▼
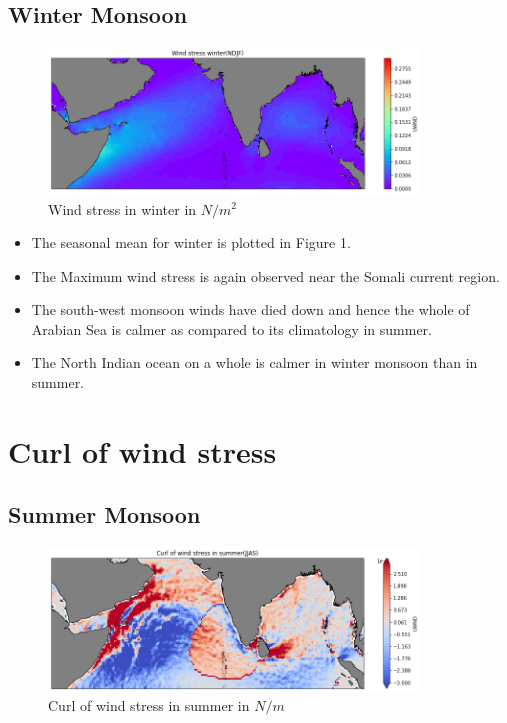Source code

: \documentclass[20pt]{article}
\begin{document}
\subsection*{Winter Monsoon}

\begin{figure}
    \centering
    \includegraphics[width=0.88\textwidth]{wind_stress_winter.png}
    \caption{Wind stress in winter in $N/m^{2}$}
\end{figure}

\begin{itemize}
    \item The seasonal mean for winter is plotted in Figure 1. 
    \item The Maximum wind stress is again observed near the Somali current region.
    \item The south-west monsoon winds have died down and hence the whole of Arabian Sea is calmer as compared to its climatology in summer.
    \item The North Indian ocean on a whole is calmer in winter monsoon than in summer.
\end{itemize}

\section*{Curl of wind stress}

\subsection*{Summer Monsoon}

\begin{figure}
    \centering
    \includegraphics[width=0.88\textwidth]{curl_summer.png}
    \caption{Curl of wind stress in summer in $N/m$}
\end{figure}
\end{document}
▲
> **Request**:
Look through the preceding entries for the word "includegraphics". Report how many lines hold it, and only that number.

> **Your response**:
2